The new bill, which is called "Interlocal Entity Service Prohibition," would prevent UTOPIA (Utah Telecommunication Open Infrastructure Agency) from extending its Fiber to the Premises (FTTP) open access network into new markets.
Sponsored by Republican lawmaker Curt Webb, the proposed bill "prohibits an interlocal entity that provides telecommunication service through a fiber optic network from constructing infrastructure or providing telecommunication service in locations outside the boundaries of its members."
One of the interesting aspects of the UTOPIA network is that it's an open access network that allows any ISP to use and deliver service to consumers and businesses over the fiber.

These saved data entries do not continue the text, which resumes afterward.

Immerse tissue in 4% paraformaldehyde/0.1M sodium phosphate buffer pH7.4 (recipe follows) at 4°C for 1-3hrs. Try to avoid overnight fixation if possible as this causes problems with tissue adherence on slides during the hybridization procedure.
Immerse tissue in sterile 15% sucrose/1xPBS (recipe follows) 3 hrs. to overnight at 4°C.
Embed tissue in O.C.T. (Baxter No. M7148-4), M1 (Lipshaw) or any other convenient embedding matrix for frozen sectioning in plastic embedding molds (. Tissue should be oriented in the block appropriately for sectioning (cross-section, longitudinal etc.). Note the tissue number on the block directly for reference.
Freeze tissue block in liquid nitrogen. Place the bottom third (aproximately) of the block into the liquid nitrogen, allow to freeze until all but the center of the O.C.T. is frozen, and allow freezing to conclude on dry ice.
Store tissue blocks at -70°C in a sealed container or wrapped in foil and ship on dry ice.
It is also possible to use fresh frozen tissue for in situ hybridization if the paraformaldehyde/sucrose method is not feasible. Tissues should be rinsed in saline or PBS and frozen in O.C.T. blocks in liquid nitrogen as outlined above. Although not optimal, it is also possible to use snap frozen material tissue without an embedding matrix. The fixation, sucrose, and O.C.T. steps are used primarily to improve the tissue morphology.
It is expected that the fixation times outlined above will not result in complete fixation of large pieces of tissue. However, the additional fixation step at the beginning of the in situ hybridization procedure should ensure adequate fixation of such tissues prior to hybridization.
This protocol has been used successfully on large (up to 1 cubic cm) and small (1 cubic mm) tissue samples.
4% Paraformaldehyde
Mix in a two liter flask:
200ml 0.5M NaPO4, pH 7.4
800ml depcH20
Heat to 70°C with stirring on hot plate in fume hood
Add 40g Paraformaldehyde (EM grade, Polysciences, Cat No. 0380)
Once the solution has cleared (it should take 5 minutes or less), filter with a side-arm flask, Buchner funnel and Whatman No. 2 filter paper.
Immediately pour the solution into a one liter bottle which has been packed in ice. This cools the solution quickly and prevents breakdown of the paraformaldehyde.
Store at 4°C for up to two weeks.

"Because our network is open, the incumbent telecoms are welcome to join our network, but have elected not to," UTOPIA said.
Although the bill would not affect the service that's currently offered in 11 of the 16 member cities and towns, UTOPIA's legislative policy director, Gary Crane, said it would still hurt UTOPIA because "we have fiber connections just about everywhere."
In an e-mail to FierceTelecom, Craig Settles, community broadband analyst and consultant, said this bill, like the recently proposed Kansas law, is nothing more than the incumbent cable operators and telcos protecting their turf while offering much slower broadband speeds.
"First Kansas, now Utah," Settles said. "These legislative actions expose the lie by big incumbents that munis can't run broadband businesses effectively. If munis are so incompetent, incumbents wouldn't need to push these anti-competition bills."